Krems – Cessna Grand Caravan/4350m – Solo
Öffnung: 0900 | Freifall: 66s
avg: 193km/h | max: 229km/h

Der Abend war lang (wunderbar gemütliche Grillparty), dann war ich aus unerfindlichen Gründen vom Morgengrauen bis 8 Uhr hellwach. Anstatt gleich aufzustehen, nochmal umgedreht und die ersten zwei Loads trotz Stefans sexy Manifest-Stimme verpasst.

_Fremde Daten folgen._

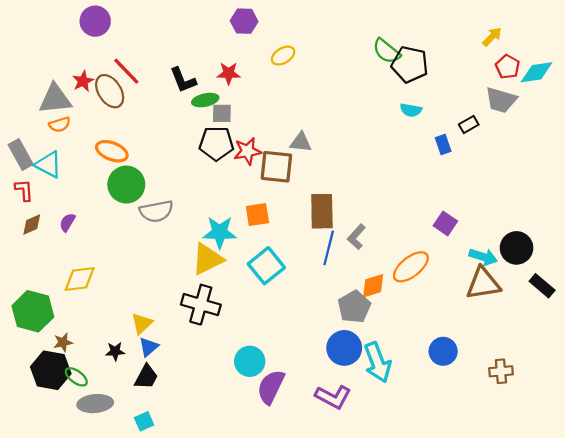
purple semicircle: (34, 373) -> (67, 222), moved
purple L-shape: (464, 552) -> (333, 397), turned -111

Zu Mittag, nach Dusche & Kaffee, fühl ich mich aber wieder stark genug zum Einsteigen. Obwohl ich immer noch irgendwie gähne.

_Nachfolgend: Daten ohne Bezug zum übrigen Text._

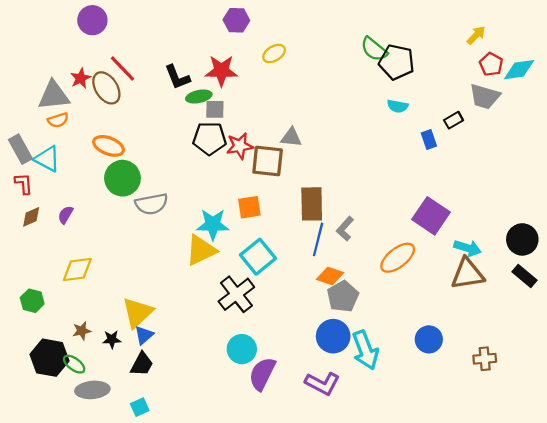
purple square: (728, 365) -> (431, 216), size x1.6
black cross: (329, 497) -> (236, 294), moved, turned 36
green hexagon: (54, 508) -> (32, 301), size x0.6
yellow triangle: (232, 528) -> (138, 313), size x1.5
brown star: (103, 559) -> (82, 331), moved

Es ist nicht so heiß wie zuletzt, aber dafür schwül. Zum Glück gibt sich auch das mit steigender Höhe.

Irgendwann muss ich das herausfinden, wie das ist mit der Nervosität und mir. Heute zum Beispiel bin ich überhaupt nicht nervös – aber auch nicht ungeduldig; nutze den Steigflug zum Sightseeing (etwas verwundert, dass sich weder Kamp noch Donau im Blickfeld finden – wir sind über Horn geflogen, erfahre ich später). Die Felder sehen von hier oben verbrannt, fast wüstenartig aus. Dazwischen Waldland, hügelig, und ab und zu ein Teich. Schön.

Schließlich die Fertigmach-Höhe erreicht, und dann mit Brille und Helm eine ganze Weile auf den Fersen gesessen ; endlich Rotlicht. Noch ein Blick auf den Höhenmesser; 4400! Zeigt man sich gegenseitig, ungläubig grinsend.

Noch ein Kurverl, dann wird’s grün. 1 Dreier, ein Zweier, dann ich. Hatte eigentlich vorgehabt, wieder mal gröber zu sitzen, aber weil ich grade so entspannt bin, tracke ich lieber ein Stück – weg von den anderen – und dann wieder zurück; dann noch ein Überschlag aus reinem Übermut, und schon wird’s Zeit…

Sogar am Schirm mit mir selbst im Reinen wie heuer eigentlich noch überhaupt nie, umsichtig und zufrieden trotz seltsamer Manöver eines Lowtimers vor/unter mir; eine ruhige Gewissheit dass ich den Überblick habe & mit allem umgehen kann.

Dementsprechend strahlend gelandet (das Flaren geht auch wieder perfekt, nur das punktgenaue Runtersteigen muss ich noch üben…). Wundervoll.